[[ GIVEN RECORDS open ]]
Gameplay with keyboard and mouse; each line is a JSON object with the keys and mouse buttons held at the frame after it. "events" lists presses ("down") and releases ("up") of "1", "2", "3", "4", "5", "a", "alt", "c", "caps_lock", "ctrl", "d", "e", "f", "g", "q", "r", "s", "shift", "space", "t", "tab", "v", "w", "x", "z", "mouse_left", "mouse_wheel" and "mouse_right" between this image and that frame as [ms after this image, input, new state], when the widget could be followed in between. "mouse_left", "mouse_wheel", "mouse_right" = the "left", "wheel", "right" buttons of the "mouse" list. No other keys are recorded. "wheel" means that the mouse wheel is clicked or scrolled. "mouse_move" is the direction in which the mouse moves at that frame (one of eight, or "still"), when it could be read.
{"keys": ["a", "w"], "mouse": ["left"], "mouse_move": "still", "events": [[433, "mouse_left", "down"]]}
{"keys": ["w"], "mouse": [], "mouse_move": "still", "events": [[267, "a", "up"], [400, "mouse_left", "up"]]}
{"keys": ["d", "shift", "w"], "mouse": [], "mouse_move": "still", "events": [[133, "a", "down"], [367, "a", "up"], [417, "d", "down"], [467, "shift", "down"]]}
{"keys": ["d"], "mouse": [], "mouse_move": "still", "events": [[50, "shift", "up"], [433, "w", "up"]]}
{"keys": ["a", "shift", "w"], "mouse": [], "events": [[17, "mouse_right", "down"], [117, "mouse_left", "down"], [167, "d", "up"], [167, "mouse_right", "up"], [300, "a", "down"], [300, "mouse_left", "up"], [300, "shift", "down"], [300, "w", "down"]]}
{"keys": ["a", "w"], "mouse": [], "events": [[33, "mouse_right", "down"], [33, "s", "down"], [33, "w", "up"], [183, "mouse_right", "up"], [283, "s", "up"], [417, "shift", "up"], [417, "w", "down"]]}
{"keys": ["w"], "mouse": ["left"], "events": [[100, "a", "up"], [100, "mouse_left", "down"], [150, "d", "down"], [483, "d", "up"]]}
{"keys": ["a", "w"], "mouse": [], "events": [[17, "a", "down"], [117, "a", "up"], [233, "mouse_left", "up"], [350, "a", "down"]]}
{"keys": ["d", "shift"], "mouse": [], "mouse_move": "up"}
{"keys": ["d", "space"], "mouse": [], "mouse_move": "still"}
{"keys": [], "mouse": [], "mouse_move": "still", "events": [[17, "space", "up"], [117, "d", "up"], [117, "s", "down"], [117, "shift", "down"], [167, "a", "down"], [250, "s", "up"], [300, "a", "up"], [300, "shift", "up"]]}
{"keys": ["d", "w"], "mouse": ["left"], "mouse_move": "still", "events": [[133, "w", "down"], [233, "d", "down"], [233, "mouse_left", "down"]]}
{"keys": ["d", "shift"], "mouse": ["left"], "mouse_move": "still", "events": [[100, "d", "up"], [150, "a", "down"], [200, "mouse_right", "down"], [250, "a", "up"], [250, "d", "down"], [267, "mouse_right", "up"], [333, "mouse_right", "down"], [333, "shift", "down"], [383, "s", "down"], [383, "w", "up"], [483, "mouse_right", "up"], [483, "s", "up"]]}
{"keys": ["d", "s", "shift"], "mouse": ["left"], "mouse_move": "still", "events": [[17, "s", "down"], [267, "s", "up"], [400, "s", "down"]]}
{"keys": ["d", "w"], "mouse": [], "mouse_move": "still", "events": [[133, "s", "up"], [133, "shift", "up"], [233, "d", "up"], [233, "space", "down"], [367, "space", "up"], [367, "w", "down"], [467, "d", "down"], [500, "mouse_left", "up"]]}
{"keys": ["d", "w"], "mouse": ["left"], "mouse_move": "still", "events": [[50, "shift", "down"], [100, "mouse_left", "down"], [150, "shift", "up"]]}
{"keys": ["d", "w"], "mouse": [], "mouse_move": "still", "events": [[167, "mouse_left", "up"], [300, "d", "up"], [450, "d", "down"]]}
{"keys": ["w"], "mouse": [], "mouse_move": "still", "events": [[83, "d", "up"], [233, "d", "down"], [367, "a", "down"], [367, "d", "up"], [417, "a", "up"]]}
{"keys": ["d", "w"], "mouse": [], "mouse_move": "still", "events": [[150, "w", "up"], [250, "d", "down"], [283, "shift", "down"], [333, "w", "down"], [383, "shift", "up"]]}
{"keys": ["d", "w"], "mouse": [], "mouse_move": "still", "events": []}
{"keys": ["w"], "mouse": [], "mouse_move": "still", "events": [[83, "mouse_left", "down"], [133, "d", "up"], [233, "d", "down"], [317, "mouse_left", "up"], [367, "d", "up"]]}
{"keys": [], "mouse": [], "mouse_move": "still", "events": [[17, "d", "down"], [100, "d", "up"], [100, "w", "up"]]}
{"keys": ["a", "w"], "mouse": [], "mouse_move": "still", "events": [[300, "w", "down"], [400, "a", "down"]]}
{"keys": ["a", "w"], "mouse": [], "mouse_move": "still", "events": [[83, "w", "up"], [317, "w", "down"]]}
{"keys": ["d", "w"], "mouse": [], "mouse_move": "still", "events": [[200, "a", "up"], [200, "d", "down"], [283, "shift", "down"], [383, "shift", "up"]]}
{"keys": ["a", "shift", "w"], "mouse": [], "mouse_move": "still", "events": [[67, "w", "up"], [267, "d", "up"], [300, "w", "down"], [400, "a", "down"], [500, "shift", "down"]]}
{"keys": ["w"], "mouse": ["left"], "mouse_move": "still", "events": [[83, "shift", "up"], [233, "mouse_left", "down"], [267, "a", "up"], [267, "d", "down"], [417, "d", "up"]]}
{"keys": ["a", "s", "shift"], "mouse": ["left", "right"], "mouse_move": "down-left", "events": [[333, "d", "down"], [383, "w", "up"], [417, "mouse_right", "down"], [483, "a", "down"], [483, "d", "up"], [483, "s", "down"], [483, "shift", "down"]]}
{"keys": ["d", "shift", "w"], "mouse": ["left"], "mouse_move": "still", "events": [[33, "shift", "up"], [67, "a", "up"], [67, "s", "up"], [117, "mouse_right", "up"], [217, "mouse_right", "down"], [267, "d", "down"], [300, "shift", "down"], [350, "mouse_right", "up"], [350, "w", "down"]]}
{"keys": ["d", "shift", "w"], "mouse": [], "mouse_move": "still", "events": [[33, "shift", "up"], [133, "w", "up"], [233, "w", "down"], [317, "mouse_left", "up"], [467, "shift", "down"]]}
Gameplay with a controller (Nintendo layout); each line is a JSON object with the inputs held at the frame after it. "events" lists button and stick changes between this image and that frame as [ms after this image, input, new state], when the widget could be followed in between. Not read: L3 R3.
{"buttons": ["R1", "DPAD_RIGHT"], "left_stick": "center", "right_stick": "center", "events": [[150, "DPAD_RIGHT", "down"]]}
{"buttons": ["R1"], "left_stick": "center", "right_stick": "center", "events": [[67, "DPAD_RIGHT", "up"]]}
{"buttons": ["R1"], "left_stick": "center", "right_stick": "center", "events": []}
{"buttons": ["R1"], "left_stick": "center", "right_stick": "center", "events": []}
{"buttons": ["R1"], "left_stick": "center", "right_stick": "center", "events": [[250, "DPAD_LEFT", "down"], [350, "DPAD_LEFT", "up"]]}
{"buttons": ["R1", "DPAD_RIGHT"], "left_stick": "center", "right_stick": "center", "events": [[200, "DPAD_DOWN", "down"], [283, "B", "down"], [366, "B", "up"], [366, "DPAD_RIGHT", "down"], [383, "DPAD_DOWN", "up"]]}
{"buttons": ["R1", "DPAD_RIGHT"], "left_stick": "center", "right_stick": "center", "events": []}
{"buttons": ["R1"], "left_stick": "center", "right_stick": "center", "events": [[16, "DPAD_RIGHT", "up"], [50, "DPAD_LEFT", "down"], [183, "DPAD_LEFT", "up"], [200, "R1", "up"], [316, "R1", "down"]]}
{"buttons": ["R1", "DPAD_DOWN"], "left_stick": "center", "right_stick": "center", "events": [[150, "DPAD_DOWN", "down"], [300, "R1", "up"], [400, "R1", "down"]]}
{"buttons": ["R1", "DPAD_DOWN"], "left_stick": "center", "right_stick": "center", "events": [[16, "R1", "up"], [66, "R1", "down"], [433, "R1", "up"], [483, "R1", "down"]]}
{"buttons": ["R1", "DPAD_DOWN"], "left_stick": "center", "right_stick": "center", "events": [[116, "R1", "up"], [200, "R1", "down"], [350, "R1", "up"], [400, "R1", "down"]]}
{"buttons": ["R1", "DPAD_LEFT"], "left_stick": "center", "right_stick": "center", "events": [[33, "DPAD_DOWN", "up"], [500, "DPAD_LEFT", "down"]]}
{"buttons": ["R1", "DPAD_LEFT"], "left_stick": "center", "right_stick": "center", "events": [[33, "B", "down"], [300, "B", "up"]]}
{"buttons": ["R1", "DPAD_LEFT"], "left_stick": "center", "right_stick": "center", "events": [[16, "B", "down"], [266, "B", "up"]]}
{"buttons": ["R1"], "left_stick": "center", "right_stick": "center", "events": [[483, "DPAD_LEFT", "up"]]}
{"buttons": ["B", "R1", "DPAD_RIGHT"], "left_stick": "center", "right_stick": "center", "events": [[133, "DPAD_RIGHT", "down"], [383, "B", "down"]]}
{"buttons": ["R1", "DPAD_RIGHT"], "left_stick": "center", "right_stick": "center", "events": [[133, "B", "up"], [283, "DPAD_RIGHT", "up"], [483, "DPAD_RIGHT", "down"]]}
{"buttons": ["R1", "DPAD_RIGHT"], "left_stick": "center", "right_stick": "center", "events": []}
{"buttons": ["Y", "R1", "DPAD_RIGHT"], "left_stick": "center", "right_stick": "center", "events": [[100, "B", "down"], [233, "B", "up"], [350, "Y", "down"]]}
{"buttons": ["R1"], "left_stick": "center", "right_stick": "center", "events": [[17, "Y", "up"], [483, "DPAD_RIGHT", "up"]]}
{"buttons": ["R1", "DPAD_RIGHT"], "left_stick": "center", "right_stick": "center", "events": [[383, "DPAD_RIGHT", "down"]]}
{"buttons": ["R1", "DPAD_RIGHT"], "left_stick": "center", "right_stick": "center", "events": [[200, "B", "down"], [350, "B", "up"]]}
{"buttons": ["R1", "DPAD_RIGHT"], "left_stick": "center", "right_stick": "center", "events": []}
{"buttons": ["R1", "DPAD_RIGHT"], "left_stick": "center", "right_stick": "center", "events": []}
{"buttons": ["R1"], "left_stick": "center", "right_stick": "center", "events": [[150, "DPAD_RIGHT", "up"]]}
[[ GIVEN RECORDS closed ]]
From the entries, count the lines that hold the string "this". Nothing but the number is needed.

**PROBLEM SOLUTION:** 2